I sit here, still in my PJS, dying to pee. but yet i come on to blog bc maddie is sleeping and this may be my only chance to vent all day! i really need this...so here we go.
I really HATE working from home with the baby. People will tell me its a great opportunity. and yes, it is. but more than that, i see it as me being terrible to both jobs.
This past month has been really rough. Maybe bc Maddie is becoming more active, needing more, or whatever, but i cant seem to function. I feel like my head is chopped off and im just running around, not getting anything done.
It would help if this kid would nap longer...but she doesnt. today, I put her down at 8:50a. I had time to microwave some food and pump from one boob. Then she was up. I wanted to cry. I had so much work to do....but alas, I had to get her, feed her boob, change her, feed her solids, then play with her till just now when i put her down for the next nap. I managed to do a bit of work in between then, but there are other things I need to do that require more of my attention. I really hate this.

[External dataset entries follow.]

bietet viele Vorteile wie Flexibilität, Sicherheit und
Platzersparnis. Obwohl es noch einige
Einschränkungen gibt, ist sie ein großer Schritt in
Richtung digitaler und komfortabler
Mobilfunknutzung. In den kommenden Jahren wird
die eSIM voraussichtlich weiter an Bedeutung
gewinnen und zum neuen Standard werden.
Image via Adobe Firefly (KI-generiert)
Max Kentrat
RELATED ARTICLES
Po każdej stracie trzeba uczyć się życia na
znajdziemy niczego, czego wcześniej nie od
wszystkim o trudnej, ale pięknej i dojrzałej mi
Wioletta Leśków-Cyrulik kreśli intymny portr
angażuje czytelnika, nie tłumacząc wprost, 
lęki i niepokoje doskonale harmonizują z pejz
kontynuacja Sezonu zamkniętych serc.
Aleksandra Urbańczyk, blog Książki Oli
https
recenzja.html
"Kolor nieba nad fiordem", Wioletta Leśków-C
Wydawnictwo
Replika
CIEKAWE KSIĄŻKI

Right now, i could be doing so many things. Folding the laundry sitting in the laundry room, eating, pumping, working, emailing my personal emails, making maddie food. Which one do i choose?

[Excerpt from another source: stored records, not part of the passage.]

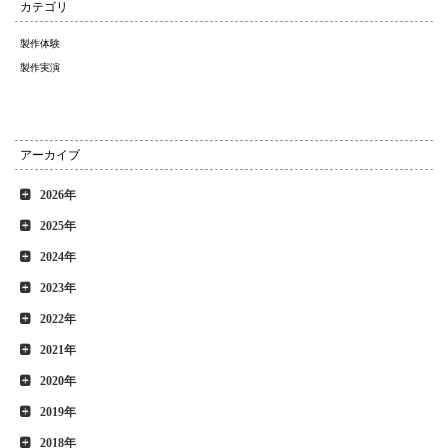
カテゴリ
製作体験
製作実演
アーカイブ
2026年
2025年
2024年
2023年
2022年
2021年
2020年
2019年
2018年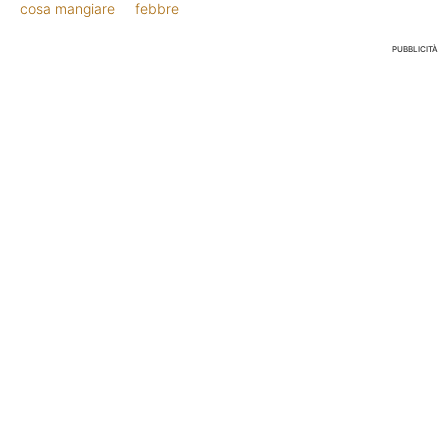
cosa mangiare
febbre
PUBBLICITÀ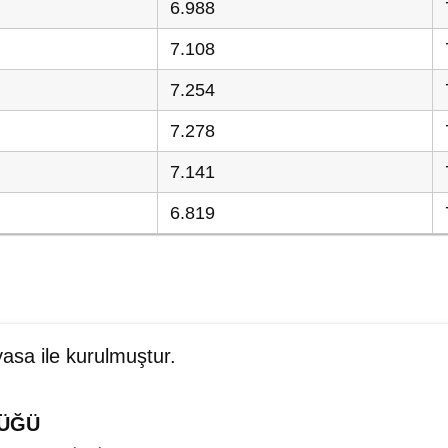
6.988
7.108
7.254
7.278
7.141
6.819
yasa ile kurulmuştur.
LÜĞÜ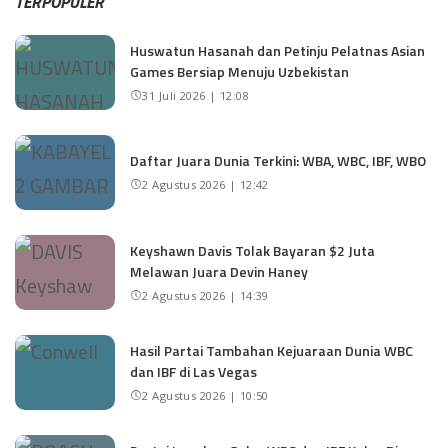
TERPOPULER
Huswatun Hasanah dan Petinju Pelatnas Asian
Games Bersiap Menuju Uzbekistan
31 Juli 2026 | 12:08
Daftar Juara Dunia Terkini: WBA, WBC, IBF, WBO
2 Agustus 2026 | 12:42
Keyshawn Davis Tolak Bayaran $2 Juta
Melawan Juara Devin Haney
2 Agustus 2026 | 14:39
Hasil Partai Tambahan Kejuaraan Dunia WBC
dan IBF di Las Vegas
2 Agustus 2026 | 10:50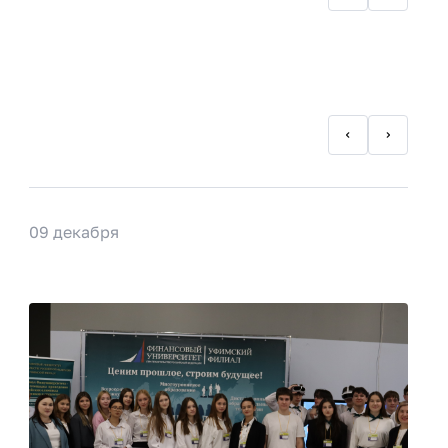
09 декабря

I only have time to update a status facebook when i breastfeed bc there is nothing else for me to do. but i dont have time to scroll through all my friends updates so i feel really out of the loop.

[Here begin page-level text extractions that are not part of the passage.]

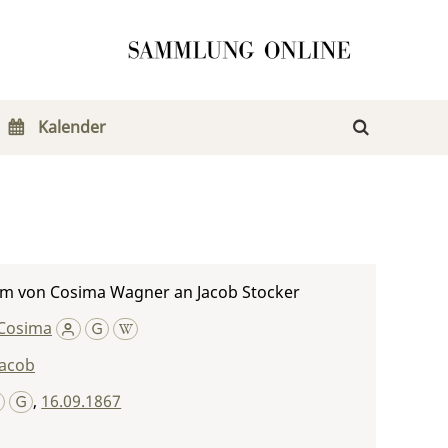
Kalender
m von Cosima Wagner an Jacob Stocker
Cosima
Jacob
,
16.09.1867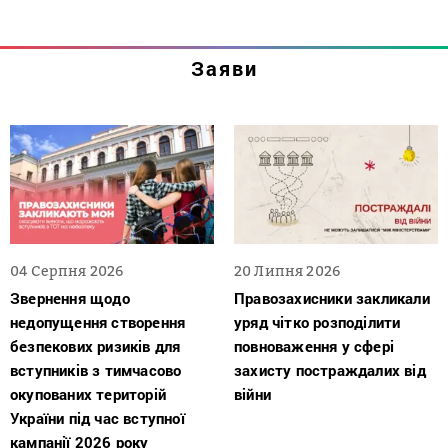
Заяви
04 Серпня 2026
20 Липня 2026
Звернення щодо
Правозахисники закликали
недопущення створення
уряд чітко розподілити
безпекових ризиків для
повноваження у сфері
вступників з тимчасово
захисту постраждалих від
окупованих територій
війни
України під час вступної
кампанії 2026 року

i feel gross, sitting in my pjs right now. i should change. but eating comes first, bc i wont get another chance until much later. then pumping bc maddie needs her milk. then work. if she doesnt wake up by then.
today i must make maddie some chicken...so i need to roast then and put it into a soup and puree. i wish i had bought some jarred food. i also need to make banana bread bc maddie didnt finish 3 bananas and they are black as all hell now so i need to use them before they go to waste.
i have a ton of personal email to go through. you know, if i dont get to email my friends, its a BAD day. i am usually very responsive.
I have to pay off: oil bill ($1000+), half year tax bill ($2500+), home insurance ($1500+) and mortgage (you dont even want to know), by this week. ARGHHHHHHHHH! My checkbook has been out for days, but i havent had time to write the damn check.
I might be able to catch up on some stuff this weekend, only....I have a baby shower to go to on saturday. ARGHHHHHHHH!
I have some work expenses I need to submit, again, no time.
Heres what my bedroom looks like now. I HATE when it gets like this..all jumbled up. Too much stuff going on. When my house is messy, it tends to be that my life is messy as well.
Bills that needs to be paid, magazines i need to go through for work, checkbook out, receipt for work expenses.
babylegs i need to send to a friend, pumped milk that i have not yet refrigerated, dirty plate i need to throw away and yet more magazine stuff i need to do for work
ok...i took big chance in writing this. i really need to get moving now, before she wakes up again.